Qualcuno, riferendosi alla premiazione del mondiale di calcio, ha detto: «Ma chi ha messo quella zanzariera sulle spalle di Messi?». Prima di alzare la coppa al cielo, il campione argentino è stato fermato dall’emiro del Qatar Tamim bin Hamad Al Thani che, con mano gentile ma ferma, gli ha fatto indossare un bishit.
Il bisht non è una zanzariera, anche se la può sembrare agli occhi di alcuni abitanti della pianura padana abituati a lottare con i fastidiosissimi insetti lì chiamati sansòss, ma un raffinatissimo mantello nato in Persia e poi adottato come capo di abbigliamento maschile nei Paesi del Golfo per cerimonie o per marcare il proprio status, e infatti anche l’emiro del Qatar ne indossava uno mentre vestiva l’interdetto Messi.
Il bisht, quindi, tutto è tranne uno straccetto, anzi è un simbolo di distinzione tant’è che, come in tutte le cose che ci si mette addosso, può valere pochi o tantissimi euro, dipende dal tessuto, dal taglio, dalla fattura sartoriale o industriale, dai ricami che possono essere d’oro o d’argento, imitati o veri. Il modello Hasawi, per dire, può costare fino a oltre cinquemila euro perché tessuto con pelo di cammello o di lama o lana di capra e ha ricami d’oro puro su colletto e maniche. Non credo che molte zanzariere siano fatte così.

LA VESTIZIONE compiuta dall’emiro qatariota sulle spalle del felice, infangato e sudato Messi ha un simbolico che va oltre l’omaggio al vincitore, perché contiene un messaggio presente e a futura memoria, è come un marchio di potere sul mondiale, un’operazione di marketing abile e neanche tanto sottile. Nel presente ribadisce che il Qatar ha messo le mani non solo su questa competizione, ma anche sul calcio occidentale e infatti l’emirato è proprietario del Paris Saint Germain, squadra francese dove giocano, guarda caso, sia Messi che il vinto Mbappé. Nel futuro, ogni volta che si vedrà la foto di questa premiazione non si potrà non associarla ai mondiali in Qatar.
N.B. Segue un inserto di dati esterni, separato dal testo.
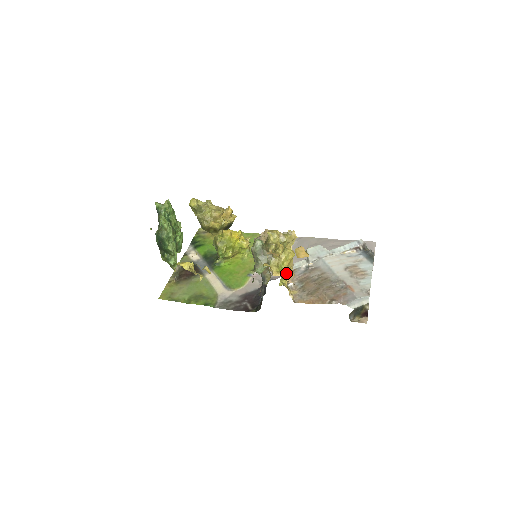
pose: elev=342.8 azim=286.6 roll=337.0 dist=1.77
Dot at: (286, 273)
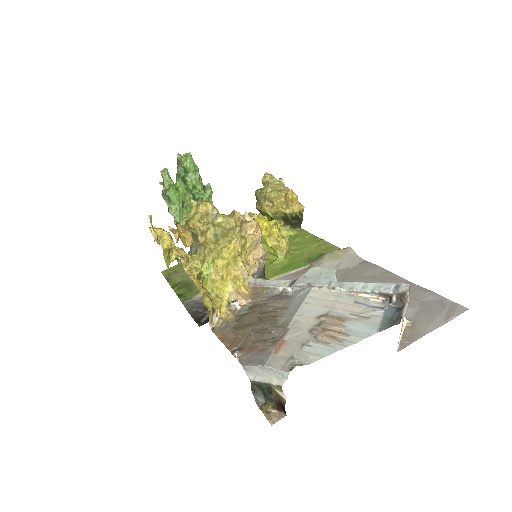
Dot at: (220, 279)
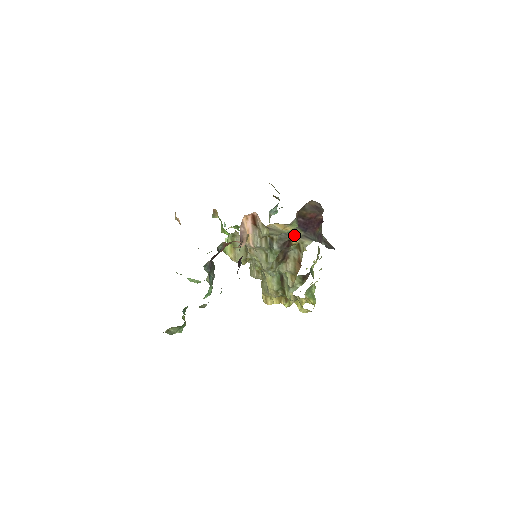
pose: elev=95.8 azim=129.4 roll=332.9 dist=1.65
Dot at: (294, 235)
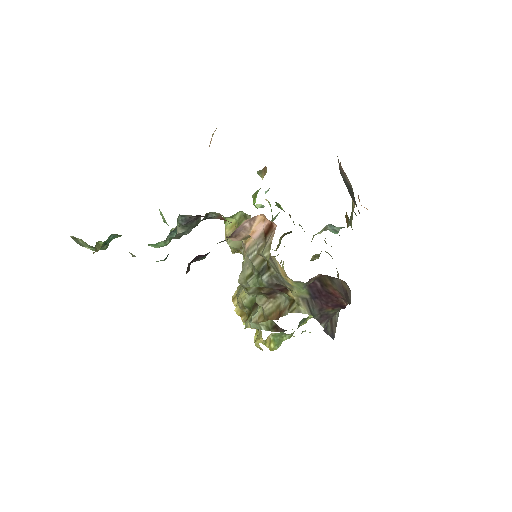
Dot at: (295, 289)
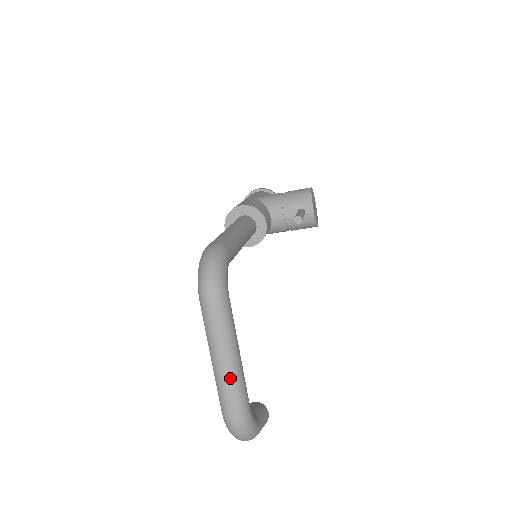
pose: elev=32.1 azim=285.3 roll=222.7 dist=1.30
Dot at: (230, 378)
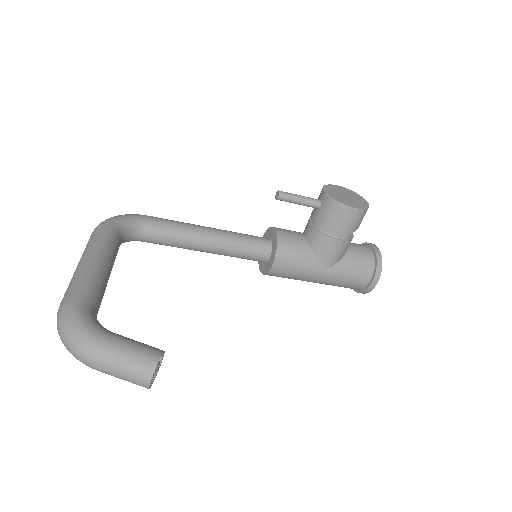
Dot at: (73, 276)
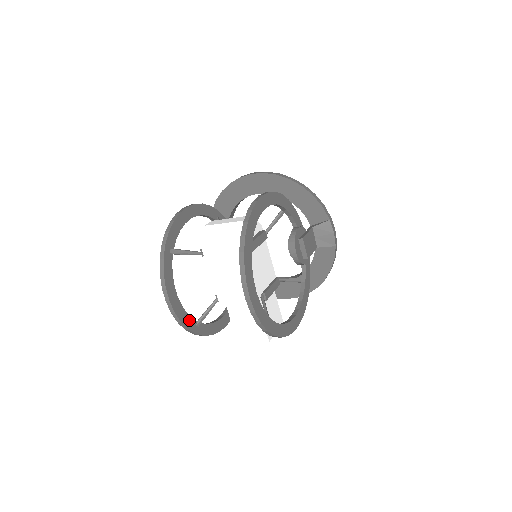
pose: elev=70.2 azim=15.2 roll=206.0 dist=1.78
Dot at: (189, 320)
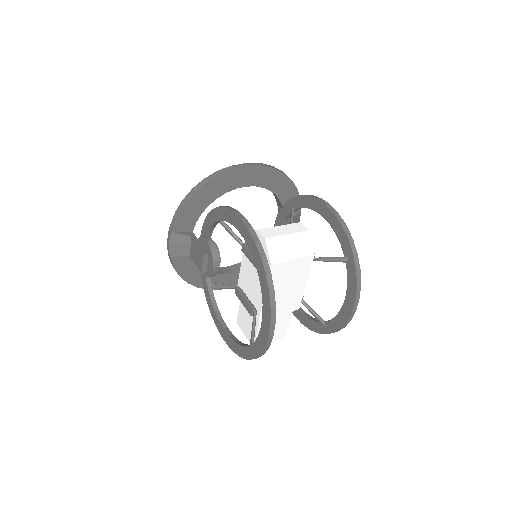
Dot at: occluded
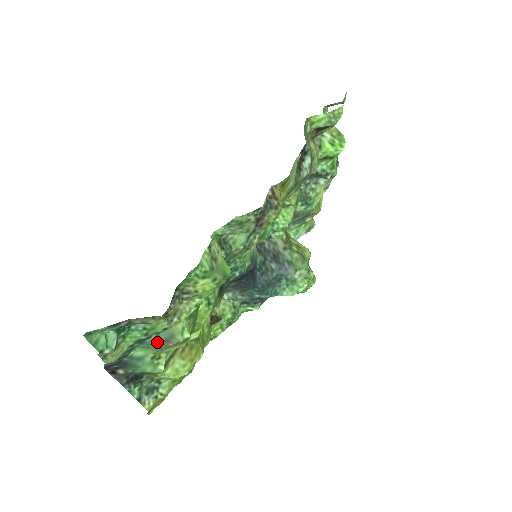
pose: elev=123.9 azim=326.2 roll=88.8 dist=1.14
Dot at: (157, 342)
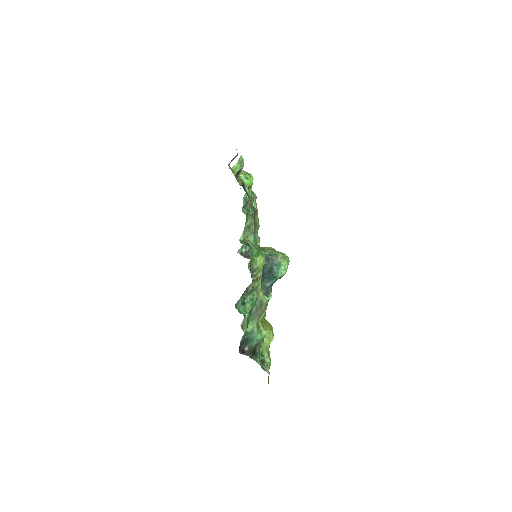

Ècome se Angela Merkel avesse messo in mano a Cannavaro, quando l’Italia vinse nel 2006, che so, un würstel, o Putin avesse piazzato in testa a Hugo Lloris, nel 2018, un colbacco, o Dilma Rousseff avesse incoronato il tedesco Philipp Lahm, nel 2014, con un copricapo di piume variopinte. Nel futuro, ogni volta che si vedrà la foto di questa premiazione non si potrà non associarla ai mondiali in Qatar.

Poteva Messi rifiutarsi di indossare il bishit? Si, se avesse avuto con lo spirito la stessa prontezza dei piedi. Di sicuro avrebbe potuto toglierselo prima di alzare la coppa, non foss’altro perché la finale l’ha vinta l’Argentina, mica l’emiro del Qatar, e così gli resterà per sempre sulle spalle quella zanzariera costosa, a coprire la maglia.

IL GESTO di pessimo gusto di cui invece l’emiro non ha alcuna colpa è quello del portiere dell’albiceleste, Emiliano Martinez, che quando ha ricevuto il premio come miglior paratore del torneo, un’orrenda mano dorata e gigante, se l’è messa sull’inguine a mimare un pene con annessa erezione ipertrofica. Ma porca miseria, avete vinto una finale combattuta e bellissima all’ultimo rigore, hai parato palloni difficili, sei sul tetto del mondo del calcio, e celebri tutto ciò con quell’esibizione priapica tipo Io ce l’ho più grosso di tutti? È quella lì la tua massima espressione di giubilo?
Siccome ho un’inguaribile simpatia per i perdenti, a quel punto ho guardato Mbappé, che era tristissimo, perché non capita a tutti di perdere dopo aver segnato tre gol, e ho pensato che gli è andata bene. Lui, almeno, non ha dovuto vedersela con la zanzariera, molto più subdola di un pallone, perché la palla va dove la tiri, la zanzariera ti avvolge, e poi non sai come può andare a finire.